Reproduce the listing below character for character; drop every image.

* Given records:

----------

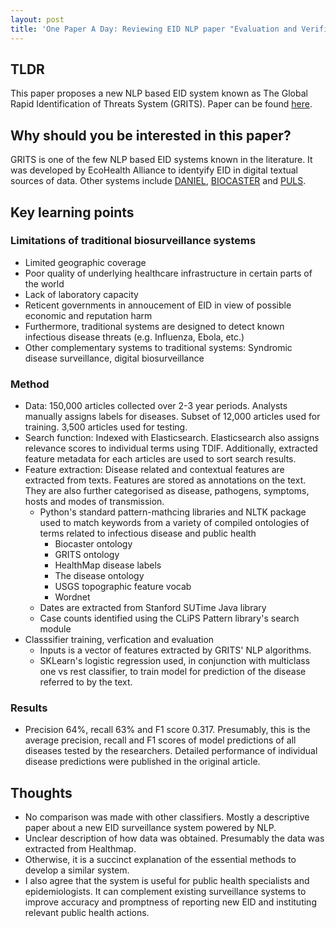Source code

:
 ```yaml
---
layout: post
title: 'One Paper A Day: Reviewing EID NLP paper "Evaluation and Verification of the Global Rapid Identification of Threats System for Infectious Diseases in Textual Data Sources"'
---
```


## TLDR
This paper proposes a new NLP based EID system known as The Global Rapid Identification of Threats System (GRITS). Paper can be found [here](https://www.hindawi.com/journals/ipid/2016/5080746/).

## Why should you be interested in this paper?
GRITS is one of the few NLP based EID systems known in the literature. It was developed by EcoHealth Alliance to identyify EID in digital textual sources of data. Other systems include [DANIEL](https://daniel.greyc.fr/public/index.php?a=AboutDAnIEL), [BIOCASTER](https://www.ncbi.nlm.nih.gov/pmc/articles/PMC2639299/) and [PULS](https://www.ncbi.nlm.nih.gov/pmc/articles/PMC6587687/).

## Key learning points

### Limitations of traditional biosurveillance systems
- Limited geographic coverage
- Poor quality of underlying healthcare infrastructure in certain parts of the world
- Lack of laboratory capacity
- Reticent governments in annoucement of EID in view of possible economic and reputation harm
- Furthermore, traditional systems are designed to detect known infectious disease threats (e.g. Influenza, Ebola, etc.)
- Other complementary systems to traditional systems: Syndromic disease surveillance, digital biosurveillance

### Method
- Data: 150,000 articles collected over 2-3 year periods. Analysts manually assigns labels for diseases. Subset of 12,000 articles used for training. 3,500 articles used for testing.
- Search function: Indexed with Elasticsearch. Elasticsearch also assigns relevance scores to individual terms using TDIF. Additionally, extracted feature metadata for each articles are used to sort search results.
- Feature extraction: Disease related and contextual features are extracted from texts. Features are stored as annotations on the text. They are also further categorised as disease, pathogens, symptoms, hosts and modes of transmission. 
    - Python's standard pattern-mathcing libraries and NLTK package used to match keywords from a variety of compiled ontologies of terms related to infectious disease and public health
        - Biocaster ontology
        - GRITS ontology
        - HealthMap disease labels
        - The disease ontology
        - USGS topographic feature vocab
        - Wordnet
    - Dates are extracted from Stanford SUTime Java library
    - Case counts identified using the CLiPS Pattern library's search module
- Classsifier training, verfication and evaluation
    - Inputs is a vector of features extracted by GRITS' NLP algorithms.
    - SKLearn's logistic regression used, in conjunction with multiclass one vs rest classifier, to train model for prediction of the disease referred to by the text.

### Results
- Precision 64%, recall 63% and F1 score 0.317. Presumably, this is the average precision, recall and F1 scores of model predictions of all diseases tested by the researchers. Detailed performance of individual disease predictions were published in the original article.

## Thoughts
- No comparison was made with other classifiers. Mostly a descriptive paper about a new EID surveillance system powered by NLP.
- Unclear description of how data was obtained. Presumably the data was extracted from Healthmap.
- Otherwise, it is a succinct explanation of the essential methods to develop a similar system.
- I also agree that the system is useful for public health specialists and epidemiologists. It can complement existing surveillance systems to improve accuracy and promptness of reporting new EID and instituting relevant public health actions.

----------

* Answer to this exercise:
Source code

:
 ```yaml
---
layout: post
title: 'One Paper A Day: Reviewing EID NLP paper "Evaluation and Verification of the Global Rapid Identification of Threats System for Infectious Diseases in Textual Data Sources"'
---
```


## TLDR
This paper proposes a new NLP based EID system known as The Global Rapid Identification of Threats System (GRITS). Paper can be found [here](https://www.hindawi.com/journals/ipid/2016/5080746/).

## Why should you be interested in this paper?
GRITS is one of the few NLP based EID systems known in the literature. It was developed by EcoHealth Alliance to identyify EID in digital textual sources of data. Other systems include [DANIEL](https://daniel.greyc.fr/public/index.php?a=AboutDAnIEL), [BIOCASTER](https://www.ncbi.nlm.nih.gov/pmc/articles/PMC2639299/) and [PULS](https://www.ncbi.nlm.nih.gov/pmc/articles/PMC6587687/).

## Key learning points

### Limitations of traditional biosurveillance systems
- Limited geographic coverage
- Poor quality of underlying healthcare infrastructure in certain parts of the world
- Lack of laboratory capacity
- Reticent governments in annoucement of EID in view of possible economic and reputation harm
- Furthermore, traditional systems are designed to detect known infectious disease threats (e.g. Influenza, Ebola, etc.)
- Other complementary systems to traditional systems: Syndromic disease surveillance, digital biosurveillance

### Method
- Data: 150,000 articles collected over 2-3 year periods. Analysts manually assigns labels for diseases. Subset of 12,000 articles used for training. 3,500 articles used for testing.
- Search function: Indexed with Elasticsearch. Elasticsearch also assigns relevance scores to individual terms using TDIF. Additionally, extracted feature metadata for each articles are used to sort search results.
- Feature extraction: Disease related and contextual features are extracted from texts. Features are stored as annotations on the text. They are also further categorised as disease, pathogens, symptoms, hosts and modes of transmission. 
    - Python's standard pattern-mathcing libraries and NLTK package used to match keywords from a variety of compiled ontologies of terms related to infectious disease and public health
        - Biocaster ontology
        - GRITS ontology
        - HealthMap disease labels
        - The disease ontology
        - USGS topographic feature vocab
        - Wordnet
    - Dates are extracted from Stanford SUTime Java library
    - Case counts identified using the CLiPS Pattern library's search module
- Classsifier training, verfication and evaluation
    - Inputs is a vector of features extracted by GRITS' NLP algorithms.
    - SKLearn's logistic regression used, in conjunction with multiclass one vs rest classifier, to train model for prediction of the disease referred to by the text.

### Results
- Precision 64%, recall 63% and F1 score 0.317. Presumably, this is the average precision, recall and F1 scores of model predictions of all diseases tested by the researchers. Detailed performance of individual disease predictions were published in the original article.

## Thoughts
- No comparison was made with other classifiers. Mostly a descriptive paper about a new EID surveillance system powered by NLP.
- Unclear description of how data was obtained. Presumably the data was extracted from Healthmap.
- Otherwise, it is a succinct explanation of the essential methods to develop a similar system.
- I also agree that the system is useful for public health specialists and epidemiologists. It can complement existing surveillance systems to improve accuracy and promptness of reporting new EID and instituting relevant public health actions.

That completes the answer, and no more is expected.